PROBLEM TO WORK ON: Reformat the items below as a numbered list with one line per entry, leaving out any blank lines.

SOURCE MATERIAL:
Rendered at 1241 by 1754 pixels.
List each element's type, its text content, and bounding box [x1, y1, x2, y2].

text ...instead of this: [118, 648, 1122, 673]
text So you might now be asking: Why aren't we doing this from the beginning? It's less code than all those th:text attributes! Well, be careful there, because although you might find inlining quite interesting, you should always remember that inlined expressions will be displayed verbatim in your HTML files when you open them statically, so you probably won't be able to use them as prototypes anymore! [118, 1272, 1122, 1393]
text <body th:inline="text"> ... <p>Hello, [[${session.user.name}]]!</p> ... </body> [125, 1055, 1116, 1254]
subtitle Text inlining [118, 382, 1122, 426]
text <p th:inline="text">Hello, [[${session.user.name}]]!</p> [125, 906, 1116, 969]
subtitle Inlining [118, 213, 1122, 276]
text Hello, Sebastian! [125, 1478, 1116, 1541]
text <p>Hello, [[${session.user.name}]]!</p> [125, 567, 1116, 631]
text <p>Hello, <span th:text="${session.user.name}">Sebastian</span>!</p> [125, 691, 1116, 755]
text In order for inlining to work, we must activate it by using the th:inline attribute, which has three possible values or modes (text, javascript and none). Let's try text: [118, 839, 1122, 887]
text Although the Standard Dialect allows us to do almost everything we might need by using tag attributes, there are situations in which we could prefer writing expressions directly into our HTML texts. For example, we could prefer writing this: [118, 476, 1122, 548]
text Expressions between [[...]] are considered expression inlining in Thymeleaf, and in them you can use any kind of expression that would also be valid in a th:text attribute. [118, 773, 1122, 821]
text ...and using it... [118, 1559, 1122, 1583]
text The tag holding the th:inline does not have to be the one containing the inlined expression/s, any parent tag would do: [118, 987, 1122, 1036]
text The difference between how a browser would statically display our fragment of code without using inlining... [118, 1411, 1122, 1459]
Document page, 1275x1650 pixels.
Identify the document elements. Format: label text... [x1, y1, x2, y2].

FULL OUTPUT:
1. Rendered at 1241 by 1754 pixels.
2. List each element's type, its text content, and bounding box [x1, y1, x2, y2].
3. text ...instead of this: [118, 648, 1122, 673]
4. text So you might now be asking: Why aren't we doing this from the beginning? It's less code than all those th:text attributes! Well, be careful there, because although you might find inlining quite interesting, you should always remember that inlined expressions will be displayed verbatim in your HTML files when you open them statically, so you probably won't be able to use them as prototypes anymore! [118, 1272, 1122, 1393]
5. text <body th:inline="text"> ... <p>Hello, [[${session.user.name}]]!</p> ... </body> [125, 1055, 1116, 1254]
6. subtitle Text inlining [118, 382, 1122, 426]
7. text <p th:inline="text">Hello, [[${session.user.name}]]!</p> [125, 906, 1116, 969]
8. subtitle Inlining [118, 213, 1122, 276]
9. text Hello, Sebastian! [125, 1478, 1116, 1541]
10. text <p>Hello, [[${session.user.name}]]!</p> [125, 567, 1116, 631]
11. text <p>Hello, <span th:text="${session.user.name}">Sebastian</span>!</p> [125, 691, 1116, 755]
12. text In order for inlining to work, we must activate it by using the th:inline attribute, which has three possible values or modes (text, javascript and none). Let's try text: [118, 839, 1122, 887]
13. text Although the Standard Dialect allows us to do almost everything we might need by using tag attributes, there are situations in which we could prefer writing expressions directly into our HTML texts. For example, we could prefer writing this: [118, 476, 1122, 548]
14. text Expressions between [[...]] are considered expression inlining in Thymeleaf, and in them you can use any kind of expression that would also be valid in a th:text attribute. [118, 773, 1122, 821]
15. text ...and using it... [118, 1559, 1122, 1583]
16. text The tag holding the th:inline does not have to be the one containing the inlined expression/s, any parent tag would do: [118, 987, 1122, 1036]
17. text The difference between how a browser would statically display our fragment of code without using inlining... [118, 1411, 1122, 1459]
18. Document page, 1275x1650 pixels.
19. Identify the document elements. Format: label text... [x1, y1, x2, y2].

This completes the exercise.